I was granted with the beautiful task ;-) to design some tables in a MySQL Database which should hold human names.
Criteria:
- I have only the full names. (There is no separation for e.g. prename, surname and so on)
The storage should be diacritic sensitive. (The following names stand for different persons)
- "Voss" and "Voß".
- "Joel" and "Joël".
- "franc" and "Franc" and "Fránc".
A search should return all similar names to the search string: E.g: Search for "franc" should return ["franc", "Franc", "Fránc"] and so on... (It would be awesome if the search would return not only the diacritice insensitive matches but perhaps similar sounding names or names that match in parts to the search string, too...)
I thougt of using the COLLATION utf8_bin
for the column (declared as unique
) in which I will store the names. This would satisfy point 2. But this will hurt point three. Declaring the column name as unique
with collation utf8_unicode_ci
satisfys point 3. but it hurts point two.
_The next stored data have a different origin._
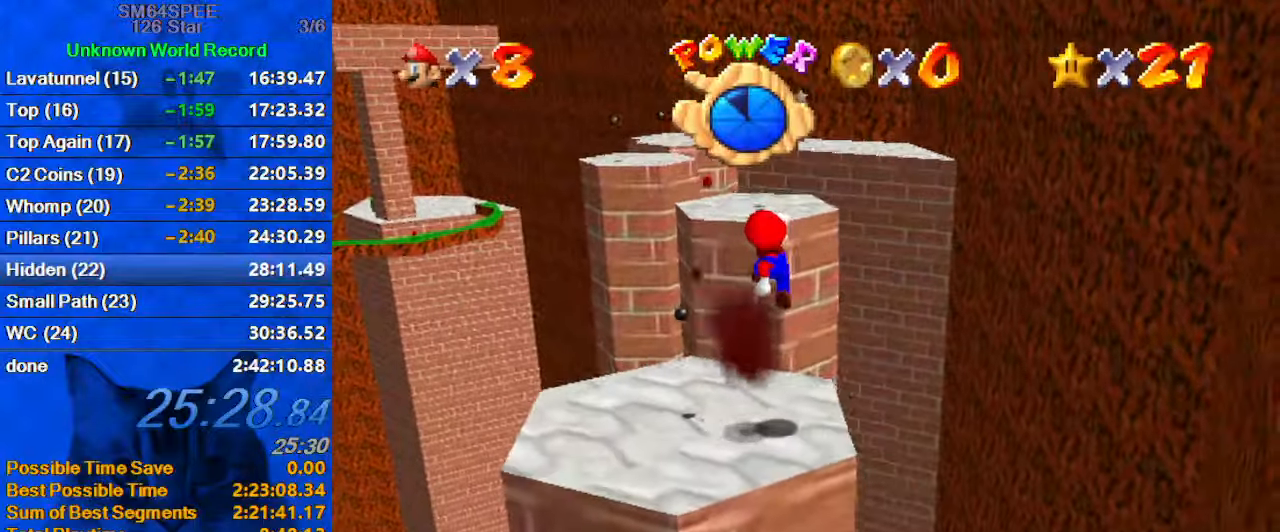
{"keys": ["right"], "events": [[167, "ctrl", "down"], [167, "left", "down"], [167, "right", "up"], [200, "shift", "up"], [300, "ctrl", "up"], [333, "right", "down"], [400, "left", "up"]]}
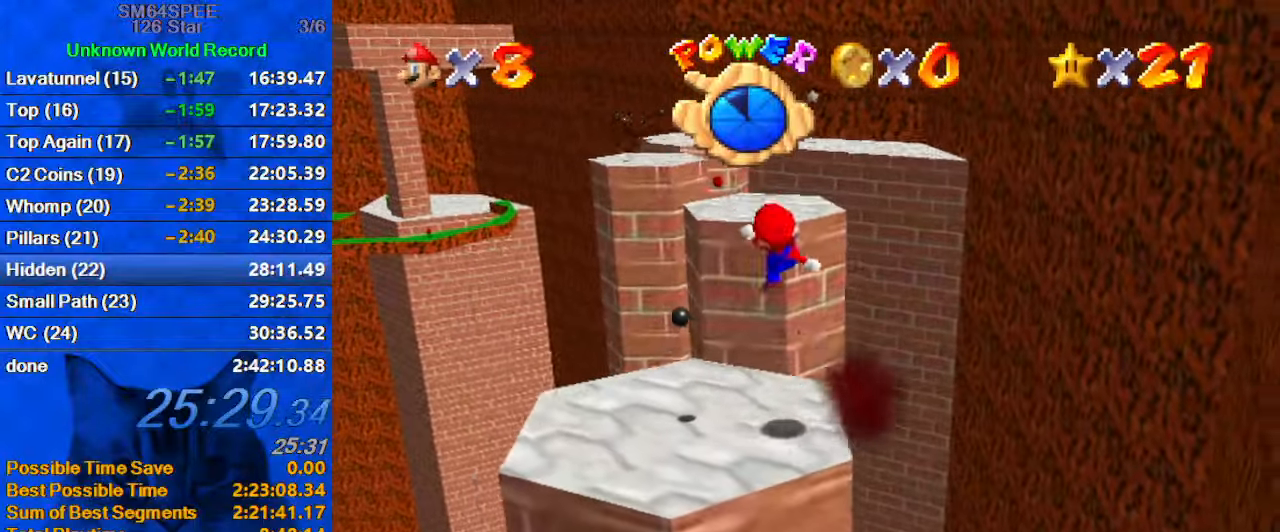
{"keys": ["right"], "events": [[300, "shift", "down"], [367, "shift", "up"]]}
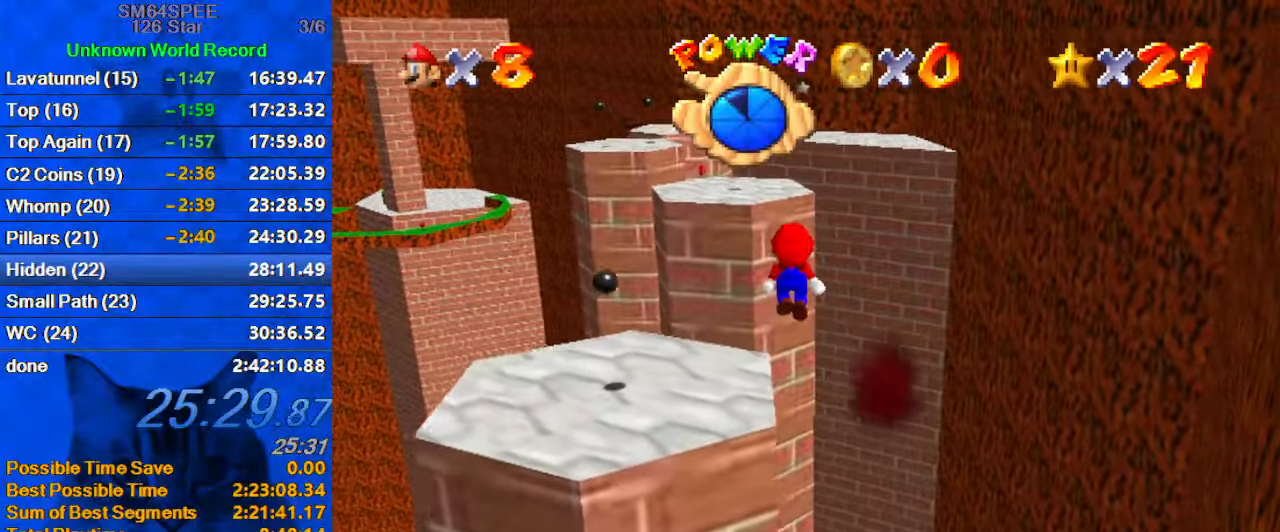
{"keys": ["d", "up"], "events": [[167, "d", "down"], [167, "right", "up"], [267, "d", "up"], [267, "left", "down"], [267, "up", "down"], [400, "d", "down"], [500, "left", "up"]]}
So my question is: Is there a way to solve this task and respecting all criteria? And since I don't want to reinvent the wheel: Is there an elegant way to handle human names (and their searches) in databases? (Sadly, I do not have the possibility of splitting the names into prename, surnames and optional middlenames...)
Edit:
The amount of names is arount a million (~1.000.000) entrys. And if it matters: I am using python as scripting language to populate the database and query the data later on.